ELEŞTİREL BAKIŞ
HAYATİ ASILYAZICI
hayatiasilyazici@aydinlikgazete.com
Maksim Gorki-Bertholt Brecht ve Ana
Bilindiği gibi “Ana” romanı, toplumcu gerçekçiliğin kurucusu olarak kabul edilen Maksim Gorki’nin büyük yapıtlarından biridir. 1907’de yazılmış roman, başarılamayıp kanlı biten 1905, ilk devrim denemesinden sonra bu devrimin insanlarını, birikimini, olgularını ve derinliklerini işleyen önemli bir yapıttır. Bu arada Gorki'nin en önemli yapıtlarını da belirtmeliyim: “Foma”, “Klim Samgin'in Hayatı”, “Artamanovlar”, “Benim Üniversitelerim” ve anılması gereken iki oyun: “Küçük Burjuvalar”, “Ayaktakımı Arasında”. 1917 Devrimi’nden sonra Sovyetler Birliği’nde sosyalist gerçekçiliğinin en önemli yazarı olarak ilk sırada yer alıyordu. Nijni Novgorot'da doğan Gorki’nin adı devrimden sonra bu şehre verilmiş, Gorki yapılmıştı. Ne yazık ki 1992’de Sovyetler Birliği dağılınca Yeltsin kentin adını değiştirerek Nijni Novgorot yaptı. Leningrad adı da değiştirilerek St. Petersburg'a dönüştürülmüştü. Konumuza dönersek, Gorki'nin ünlü romanı Ana'yı, Bertolt Brecth tiyatroya büyük bir başarıyla uyarlamış ve epik tiyatro yöntemleri uygulayarak sahneye koymuştur. Brecht, Erwin Piscator'un yarattığı epik tiyatro kuramını uluslararası bir düzeye taşımıştır. Brecht’in diğer başlıca uyarlamaları Sophokles-Antigone, W. Shakespeare-Coriolanus, Carlo Gozzi-Turandot veya Aklayıcılar Kongresi, Şvayk İkinci Dünya Savaşında, Molliere-Don Juan ve epik operaları Üç Kuruşluk Opera, Mahagonny Şehrinin Yükselişi ve Çöküşü. Ünlü oyunlarından birkaçı: Mezbahaların Kutsal Johannası, III. Reich'in Korku ve Sefaleti, Galilei'nin Yaşamı, Cesaret Ana ve Çocukları, Puntila Ağa ve Uşağı Matti.
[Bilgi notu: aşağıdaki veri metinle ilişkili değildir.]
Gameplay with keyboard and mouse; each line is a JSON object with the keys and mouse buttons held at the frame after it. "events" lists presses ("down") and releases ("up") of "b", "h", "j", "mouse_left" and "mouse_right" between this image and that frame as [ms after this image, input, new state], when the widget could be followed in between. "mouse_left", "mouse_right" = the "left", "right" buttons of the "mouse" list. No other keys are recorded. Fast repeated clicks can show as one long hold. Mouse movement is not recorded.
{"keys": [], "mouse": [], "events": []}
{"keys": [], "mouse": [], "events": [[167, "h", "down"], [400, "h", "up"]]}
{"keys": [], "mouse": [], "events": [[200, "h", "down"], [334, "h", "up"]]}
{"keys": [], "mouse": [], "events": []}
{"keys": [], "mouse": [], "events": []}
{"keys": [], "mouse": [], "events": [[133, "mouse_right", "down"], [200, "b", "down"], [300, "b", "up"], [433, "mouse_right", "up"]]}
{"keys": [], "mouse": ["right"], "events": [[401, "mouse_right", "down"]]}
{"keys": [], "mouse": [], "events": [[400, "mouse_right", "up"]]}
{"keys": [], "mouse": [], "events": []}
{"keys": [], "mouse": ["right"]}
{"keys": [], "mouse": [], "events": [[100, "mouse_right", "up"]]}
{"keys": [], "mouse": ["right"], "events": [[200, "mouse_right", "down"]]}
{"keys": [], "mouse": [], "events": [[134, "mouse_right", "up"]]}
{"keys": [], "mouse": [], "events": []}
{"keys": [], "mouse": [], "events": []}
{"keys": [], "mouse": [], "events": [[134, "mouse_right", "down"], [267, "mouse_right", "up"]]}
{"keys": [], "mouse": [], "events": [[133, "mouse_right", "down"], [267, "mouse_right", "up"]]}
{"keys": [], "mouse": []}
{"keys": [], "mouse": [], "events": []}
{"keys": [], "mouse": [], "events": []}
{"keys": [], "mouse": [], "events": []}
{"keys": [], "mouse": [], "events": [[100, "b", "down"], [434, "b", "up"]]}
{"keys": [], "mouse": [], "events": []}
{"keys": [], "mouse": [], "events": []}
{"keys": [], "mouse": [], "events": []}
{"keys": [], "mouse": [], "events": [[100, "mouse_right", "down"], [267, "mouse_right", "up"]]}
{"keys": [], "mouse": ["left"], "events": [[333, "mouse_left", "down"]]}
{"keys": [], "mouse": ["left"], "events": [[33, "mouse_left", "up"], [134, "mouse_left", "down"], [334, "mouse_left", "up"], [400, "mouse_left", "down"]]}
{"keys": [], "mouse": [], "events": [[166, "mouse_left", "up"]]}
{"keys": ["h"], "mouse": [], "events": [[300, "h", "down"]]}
Ana oyunu ilk kez 1974'te Ankara Sanat Tiyatrosu (AST) tarafından sahneye kondu ve büyük ilgi gördü. Bu oyunla AST'ın yükselişi sürüyordu. Ana oyunu ilgi çekici bir şekilde işlenmişti. Doğal olarak Brecht'in konuya el atması oyunu daha da ilgi çekici kılıyordu. Üstelik müziği Sarper Özsan'a teklif edilmişti. Sarper Özsan bu sahne için bir marş yazıp besteleme gereksinimi duydu ve '1 Mayıs Marşı' ortaya çıktı. Birkaç yıl içinde tüm devrimcilerce sevilip benimsenen marş 76'dan sonra meydanlarda büyük yaygınlık kazandı.